A comparision of the number of actual feed "updates" to the number of pings received from the top 1% of pingers indicates that very, very few of those in the top 1% actually generate anywhere near the number of new or updated entries that their pinging would indicate. Some exceptions include pinging newspaper sites that do generate an unusual number of updates during the day. On inspection, the vast majority of "fast pingers" turn out to be sploggers or spammers, "legitimate" sites that appear to ping from timer-driven scripts and sites that appear to incorrectly generate a ping whenever a comment is entered on an entry in their blogs.
I believe that we'll see the proportion of "fast pingers" and "fake pingers" reduced in the future as spammers begin to realize that fast-pinging is not in their interests. Spammers and Sploggers are beginning to learn that pinging too frequently makes them stick out in the logs of search services. We can expect that in the future they will seek to make themselves less visible and thus more difficult to filter out. Also, we'll probably see fewer timer-driving pingers in the future as the exisiting offenders are contacted one-by-one by various search services and as people tend to use less home-grown technology to do blogging and feed generation (i.e. more folk are moving to the common platforms like WordPress, TypePad, etc. that ping properly.)

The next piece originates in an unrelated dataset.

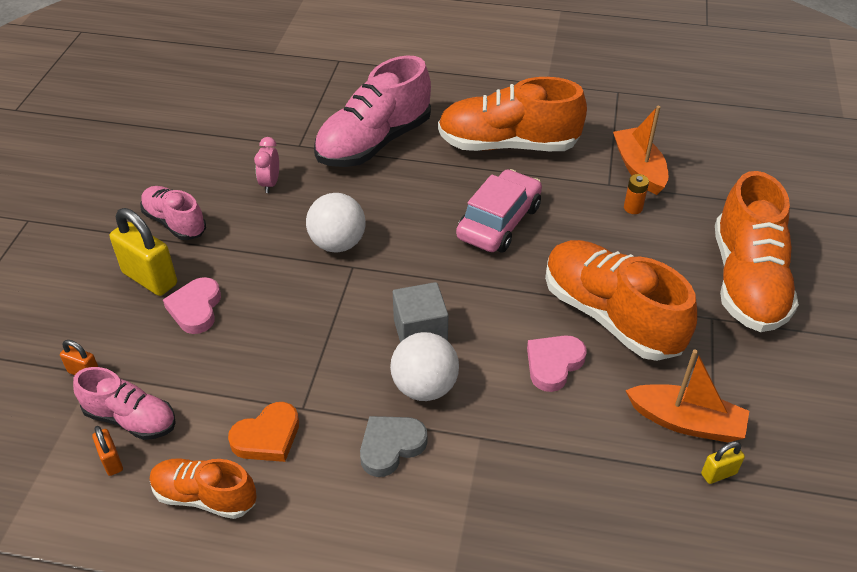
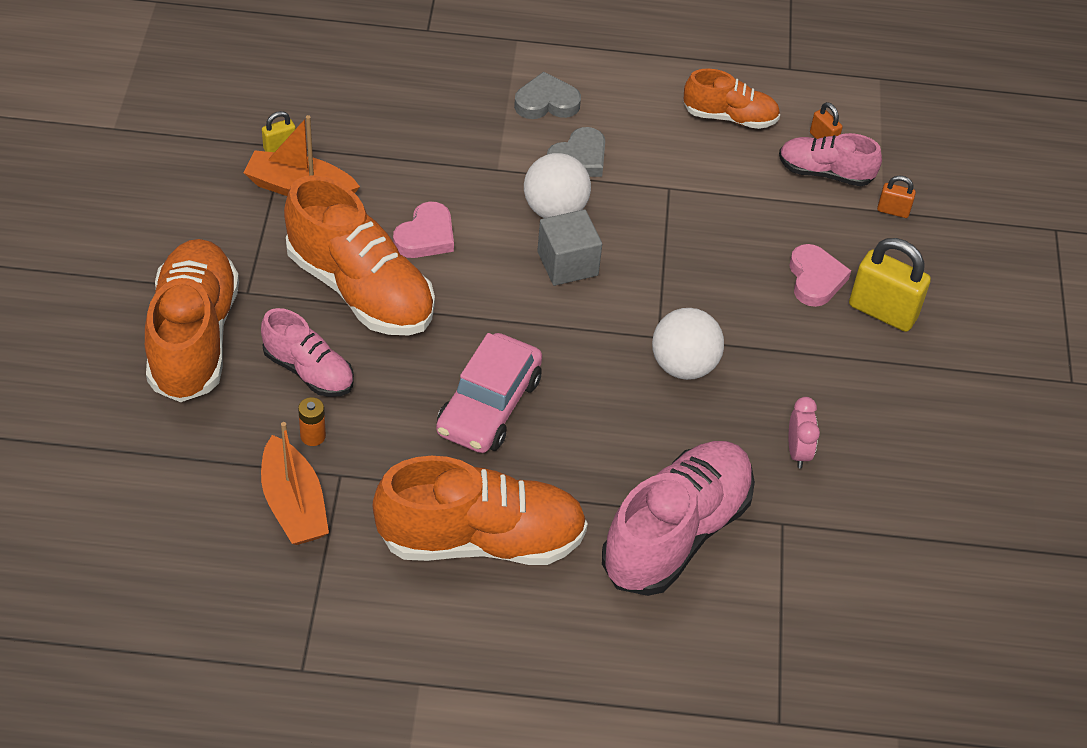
camera: 170 degrees right, 5 degrees up
(175, 223) = (891, 385): pink shoe -> pink shoe (308, 371)
(267, 437) = (693, 162): orange heart -> none
(416, 527) = (546, 102): none -> grey heart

In summary: The existing "ping infrastructure" is not broken. The frequency of pings per pinger tends to follow the power-law that we would expect in such an environment (R-squared=.92) Yes, there are some fast pingers out there, however, since we've got a power-law curve they are expected. Additionally, it turns out that fast-pinging helps us to identify some spammers and sploggers. Thus, the high end of the scale is likely to be pulled back somewhat over time while not changing the actual curve or slope of the curve too much.
bob wyman